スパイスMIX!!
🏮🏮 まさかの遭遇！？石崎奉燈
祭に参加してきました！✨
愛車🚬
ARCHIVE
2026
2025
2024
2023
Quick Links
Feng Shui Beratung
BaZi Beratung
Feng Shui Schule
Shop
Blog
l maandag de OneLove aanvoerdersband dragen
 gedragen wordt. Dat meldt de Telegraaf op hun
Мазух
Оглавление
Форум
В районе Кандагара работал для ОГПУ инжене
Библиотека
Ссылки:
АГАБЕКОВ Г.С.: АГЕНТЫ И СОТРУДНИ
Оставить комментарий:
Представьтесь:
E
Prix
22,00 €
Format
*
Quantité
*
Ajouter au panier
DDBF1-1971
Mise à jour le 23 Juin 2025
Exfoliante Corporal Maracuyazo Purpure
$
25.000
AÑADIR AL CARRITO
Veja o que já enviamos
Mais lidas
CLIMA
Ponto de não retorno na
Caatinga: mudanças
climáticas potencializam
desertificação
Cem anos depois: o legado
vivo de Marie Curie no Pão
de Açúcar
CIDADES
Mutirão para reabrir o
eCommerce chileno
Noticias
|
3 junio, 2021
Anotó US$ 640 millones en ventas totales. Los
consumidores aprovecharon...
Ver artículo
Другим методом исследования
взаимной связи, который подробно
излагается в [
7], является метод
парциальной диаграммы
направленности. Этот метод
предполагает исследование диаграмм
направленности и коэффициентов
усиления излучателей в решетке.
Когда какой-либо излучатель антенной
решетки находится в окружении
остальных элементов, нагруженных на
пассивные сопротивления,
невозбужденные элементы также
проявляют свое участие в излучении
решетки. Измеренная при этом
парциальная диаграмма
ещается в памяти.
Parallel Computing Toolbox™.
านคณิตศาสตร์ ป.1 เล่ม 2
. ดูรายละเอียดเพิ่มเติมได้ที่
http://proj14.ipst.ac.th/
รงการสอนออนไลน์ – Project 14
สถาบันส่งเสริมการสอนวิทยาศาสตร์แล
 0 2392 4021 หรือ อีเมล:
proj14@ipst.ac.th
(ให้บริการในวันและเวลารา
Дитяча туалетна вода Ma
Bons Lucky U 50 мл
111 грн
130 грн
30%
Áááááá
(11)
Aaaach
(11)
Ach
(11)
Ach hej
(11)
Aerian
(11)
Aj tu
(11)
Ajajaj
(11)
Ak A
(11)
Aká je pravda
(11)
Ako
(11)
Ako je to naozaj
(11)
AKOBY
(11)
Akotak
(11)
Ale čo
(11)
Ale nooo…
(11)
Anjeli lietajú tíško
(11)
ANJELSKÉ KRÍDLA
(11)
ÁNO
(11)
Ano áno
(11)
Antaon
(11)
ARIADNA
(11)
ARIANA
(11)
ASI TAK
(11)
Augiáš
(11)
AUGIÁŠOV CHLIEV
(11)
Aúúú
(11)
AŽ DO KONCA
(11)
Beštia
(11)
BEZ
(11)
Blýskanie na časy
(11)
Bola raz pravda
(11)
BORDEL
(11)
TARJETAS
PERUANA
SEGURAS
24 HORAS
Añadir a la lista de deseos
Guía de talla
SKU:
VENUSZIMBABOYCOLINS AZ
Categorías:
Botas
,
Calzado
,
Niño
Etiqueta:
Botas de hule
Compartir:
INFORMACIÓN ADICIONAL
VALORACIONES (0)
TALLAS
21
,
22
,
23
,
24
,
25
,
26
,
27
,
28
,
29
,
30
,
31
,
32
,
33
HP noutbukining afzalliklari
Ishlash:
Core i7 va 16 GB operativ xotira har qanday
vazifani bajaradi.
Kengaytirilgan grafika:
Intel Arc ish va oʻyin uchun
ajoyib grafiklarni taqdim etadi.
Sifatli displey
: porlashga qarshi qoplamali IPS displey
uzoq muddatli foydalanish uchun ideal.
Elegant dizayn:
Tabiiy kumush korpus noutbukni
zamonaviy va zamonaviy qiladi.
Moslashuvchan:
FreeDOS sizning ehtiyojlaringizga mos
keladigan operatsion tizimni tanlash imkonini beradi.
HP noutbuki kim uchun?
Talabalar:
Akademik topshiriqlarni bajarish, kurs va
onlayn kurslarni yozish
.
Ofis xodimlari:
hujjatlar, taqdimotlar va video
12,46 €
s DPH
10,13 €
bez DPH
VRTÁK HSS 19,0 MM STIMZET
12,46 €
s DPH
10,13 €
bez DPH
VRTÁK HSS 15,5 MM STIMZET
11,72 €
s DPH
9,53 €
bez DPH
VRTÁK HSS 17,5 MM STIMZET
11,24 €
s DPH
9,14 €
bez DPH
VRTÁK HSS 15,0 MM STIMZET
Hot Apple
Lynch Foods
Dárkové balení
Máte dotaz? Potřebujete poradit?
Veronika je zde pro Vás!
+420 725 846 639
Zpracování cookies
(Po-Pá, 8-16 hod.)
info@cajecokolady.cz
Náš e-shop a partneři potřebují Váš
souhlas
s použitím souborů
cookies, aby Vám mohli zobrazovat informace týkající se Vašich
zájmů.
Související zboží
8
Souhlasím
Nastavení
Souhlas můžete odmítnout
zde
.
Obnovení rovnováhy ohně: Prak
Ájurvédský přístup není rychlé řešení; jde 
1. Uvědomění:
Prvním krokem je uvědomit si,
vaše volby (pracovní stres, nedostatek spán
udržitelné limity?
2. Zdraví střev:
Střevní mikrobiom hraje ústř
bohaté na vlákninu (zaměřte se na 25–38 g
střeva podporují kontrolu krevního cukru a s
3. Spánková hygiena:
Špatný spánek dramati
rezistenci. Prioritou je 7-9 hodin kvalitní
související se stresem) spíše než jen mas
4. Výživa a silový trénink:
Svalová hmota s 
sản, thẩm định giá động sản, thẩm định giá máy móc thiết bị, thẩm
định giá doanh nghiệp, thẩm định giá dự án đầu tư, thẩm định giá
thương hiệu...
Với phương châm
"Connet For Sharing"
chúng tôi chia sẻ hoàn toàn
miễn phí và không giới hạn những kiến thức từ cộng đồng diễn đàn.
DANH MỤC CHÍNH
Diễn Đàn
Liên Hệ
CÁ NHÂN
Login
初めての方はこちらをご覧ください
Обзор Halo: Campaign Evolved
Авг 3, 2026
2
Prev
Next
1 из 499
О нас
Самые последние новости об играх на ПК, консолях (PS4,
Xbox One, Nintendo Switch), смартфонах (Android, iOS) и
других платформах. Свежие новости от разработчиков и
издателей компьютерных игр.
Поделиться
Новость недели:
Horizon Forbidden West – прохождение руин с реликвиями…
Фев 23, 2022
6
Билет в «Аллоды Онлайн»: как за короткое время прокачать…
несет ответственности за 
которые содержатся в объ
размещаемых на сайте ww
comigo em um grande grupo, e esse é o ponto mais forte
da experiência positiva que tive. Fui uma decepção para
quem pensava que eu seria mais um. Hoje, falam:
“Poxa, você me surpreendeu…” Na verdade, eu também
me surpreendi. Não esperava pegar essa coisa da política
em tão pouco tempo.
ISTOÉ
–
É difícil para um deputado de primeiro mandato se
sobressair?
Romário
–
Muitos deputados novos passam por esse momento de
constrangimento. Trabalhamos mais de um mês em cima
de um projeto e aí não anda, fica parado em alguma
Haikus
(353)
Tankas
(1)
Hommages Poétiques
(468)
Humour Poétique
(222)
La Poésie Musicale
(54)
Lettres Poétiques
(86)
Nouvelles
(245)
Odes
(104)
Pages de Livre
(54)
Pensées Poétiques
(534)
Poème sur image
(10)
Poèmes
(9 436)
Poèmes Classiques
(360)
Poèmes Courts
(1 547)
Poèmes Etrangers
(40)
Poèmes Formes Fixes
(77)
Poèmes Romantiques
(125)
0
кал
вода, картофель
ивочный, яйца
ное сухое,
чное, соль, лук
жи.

■ **Task**:
Transcribe the text of all the items above line for line, keeping every character, spacing, and line break unchanged.

■ **Expected output**:
スパイスMIX!!
🏮🏮 まさかの遭遇！？石崎奉燈
祭に参加してきました！✨
愛車🚬
ARCHIVE
2026
2025
2024
2023
Quick Links
Feng Shui Beratung
BaZi Beratung
Feng Shui Schule
Shop
Blog
l maandag de OneLove aanvoerdersband dragen
 gedragen wordt. Dat meldt de Telegraaf op hun
Мазух
Оглавление
Форум
В районе Кандагара работал для ОГПУ инжене
Библиотека
Ссылки:
АГАБЕКОВ Г.С.: АГЕНТЫ И СОТРУДНИ
Оставить комментарий:
Представьтесь:
E
Prix
22,00 €
Format
*
Quantité
*
Ajouter au panier
DDBF1-1971
Mise à jour le 23 Juin 2025
Exfoliante Corporal Maracuyazo Purpure
$
25.000
AÑADIR AL CARRITO
Veja o que já enviamos
Mais lidas
CLIMA
Ponto de não retorno na
Caatinga: mudanças
climáticas potencializam
desertificação
Cem anos depois: o legado
vivo de Marie Curie no Pão
de Açúcar
CIDADES
Mutirão para reabrir o
eCommerce chileno
Noticias
|
3 junio, 2021
Anotó US$ 640 millones en ventas totales. Los
consumidores aprovecharon...
Ver artículo
Другим методом исследования
взаимной связи, который подробно
излагается в [
7], является метод
парциальной диаграммы
направленности. Этот метод
предполагает исследование диаграмм
направленности и коэффициентов
усиления излучателей в решетке.
Когда какой-либо излучатель антенной
решетки находится в окружении
остальных элементов, нагруженных на
пассивные сопротивления,
невозбужденные элементы также
проявляют свое участие в излучении
решетки. Измеренная при этом
парциальная диаграмма
ещается в памяти.
Parallel Computing Toolbox™.
านคณิตศาสตร์ ป.1 เล่ม 2
. ดูรายละเอียดเพิ่มเติมได้ที่
http://proj14.ipst.ac.th/
รงการสอนออนไลน์ – Project 14
สถาบันส่งเสริมการสอนวิทยาศาสตร์แล
 0 2392 4021 หรือ อีเมล:
proj14@ipst.ac.th
(ให้บริการในวันและเวลารา
Дитяча туалетна вода Ma
Bons Lucky U 50 мл
111 грн
130 грн
30%
Áááááá
(11)
Aaaach
(11)
Ach
(11)
Ach hej
(11)
Aerian
(11)
Aj tu
(11)
Ajajaj
(11)
Ak A
(11)
Aká je pravda
(11)
Ako
(11)
Ako je to naozaj
(11)
AKOBY
(11)
Akotak
(11)
Ale čo
(11)
Ale nooo…
(11)
Anjeli lietajú tíško
(11)
ANJELSKÉ KRÍDLA
(11)
ÁNO
(11)
Ano áno
(11)
Antaon
(11)
ARIADNA
(11)
ARIANA
(11)
ASI TAK
(11)
Augiáš
(11)
AUGIÁŠOV CHLIEV
(11)
Aúúú
(11)
AŽ DO KONCA
(11)
Beštia
(11)
BEZ
(11)
Blýskanie na časy
(11)
Bola raz pravda
(11)
BORDEL
(11)
TARJETAS
PERUANA
SEGURAS
24 HORAS
Añadir a la lista de deseos
Guía de talla
SKU:
VENUSZIMBABOYCOLINS AZ
Categorías:
Botas
,
Calzado
,
Niño
Etiqueta:
Botas de hule
Compartir:
INFORMACIÓN ADICIONAL
VALORACIONES (0)
TALLAS
21
,
22
,
23
,
24
,
25
,
26
,
27
,
28
,
29
,
30
,
31
,
32
,
33
HP noutbukining afzalliklari
Ishlash:
Core i7 va 16 GB operativ xotira har qanday
vazifani bajaradi.
Kengaytirilgan grafika:
Intel Arc ish va oʻyin uchun
ajoyib grafiklarni taqdim etadi.
Sifatli displey
: porlashga qarshi qoplamali IPS displey
uzoq muddatli foydalanish uchun ideal.
Elegant dizayn:
Tabiiy kumush korpus noutbukni
zamonaviy va zamonaviy qiladi.
Moslashuvchan:
FreeDOS sizning ehtiyojlaringizga mos
keladigan operatsion tizimni tanlash imkonini beradi.
HP noutbuki kim uchun?
Talabalar:
Akademik topshiriqlarni bajarish, kurs va
onlayn kurslarni yozish
.
Ofis xodimlari:
hujjatlar, taqdimotlar va video
12,46 €
s DPH
10,13 €
bez DPH
VRTÁK HSS 19,0 MM STIMZET
12,46 €
s DPH
10,13 €
bez DPH
VRTÁK HSS 15,5 MM STIMZET
11,72 €
s DPH
9,53 €
bez DPH
VRTÁK HSS 17,5 MM STIMZET
11,24 €
s DPH
9,14 €
bez DPH
VRTÁK HSS 15,0 MM STIMZET
Hot Apple
Lynch Foods
Dárkové balení
Máte dotaz? Potřebujete poradit?
Veronika je zde pro Vás!
+420 725 846 639
Zpracování cookies
(Po-Pá, 8-16 hod.)
info@cajecokolady.cz
Náš e-shop a partneři potřebují Váš
souhlas
s použitím souborů
cookies, aby Vám mohli zobrazovat informace týkající se Vašich
zájmů.
Související zboží
8
Souhlasím
Nastavení
Souhlas můžete odmítnout
zde
.
Obnovení rovnováhy ohně: Prak
Ájurvédský přístup není rychlé řešení; jde 
1. Uvědomění:
Prvním krokem je uvědomit si,
vaše volby (pracovní stres, nedostatek spán
udržitelné limity?
2. Zdraví střev:
Střevní mikrobiom hraje ústř
bohaté na vlákninu (zaměřte se na 25–38 g
střeva podporují kontrolu krevního cukru a s
3. Spánková hygiena:
Špatný spánek dramati
rezistenci. Prioritou je 7-9 hodin kvalitní
související se stresem) spíše než jen mas
4. Výživa a silový trénink:
Svalová hmota s 
sản, thẩm định giá động sản, thẩm định giá máy móc thiết bị, thẩm
định giá doanh nghiệp, thẩm định giá dự án đầu tư, thẩm định giá
thương hiệu...
Với phương châm
"Connet For Sharing"
chúng tôi chia sẻ hoàn toàn
miễn phí và không giới hạn những kiến thức từ cộng đồng diễn đàn.
DANH MỤC CHÍNH
Diễn Đàn
Liên Hệ
CÁ NHÂN
Login
初めての方はこちらをご覧ください
Обзор Halo: Campaign Evolved
Авг 3, 2026
2
Prev
Next
1 из 499
О нас
Самые последние новости об играх на ПК, консолях (PS4,
Xbox One, Nintendo Switch), смартфонах (Android, iOS) и
других платформах. Свежие новости от разработчиков и
издателей компьютерных игр.
Поделиться
Новость недели:
Horizon Forbidden West – прохождение руин с реликвиями…
Фев 23, 2022
6
Билет в «Аллоды Онлайн»: как за короткое время прокачать…
несет ответственности за 
которые содержатся в объ
размещаемых на сайте ww
comigo em um grande grupo, e esse é o ponto mais forte
da experiência positiva que tive. Fui uma decepção para
quem pensava que eu seria mais um. Hoje, falam:
“Poxa, você me surpreendeu…” Na verdade, eu também
me surpreendi. Não esperava pegar essa coisa da política
em tão pouco tempo.
ISTOÉ
–
É difícil para um deputado de primeiro mandato se
sobressair?
Romário
–
Muitos deputados novos passam por esse momento de
constrangimento. Trabalhamos mais de um mês em cima
de um projeto e aí não anda, fica parado em alguma
Haikus
(353)
Tankas
(1)
Hommages Poétiques
(468)
Humour Poétique
(222)
La Poésie Musicale
(54)
Lettres Poétiques
(86)
Nouvelles
(245)
Odes
(104)
Pages de Livre
(54)
Pensées Poétiques
(534)
Poème sur image
(10)
Poèmes
(9 436)
Poèmes Classiques
(360)
Poèmes Courts
(1 547)
Poèmes Etrangers
(40)
Poèmes Formes Fixes
(77)
Poèmes Romantiques
(125)
0
кал
вода, картофель
ивочный, яйца
ное сухое,
чное, соль, лук
жи.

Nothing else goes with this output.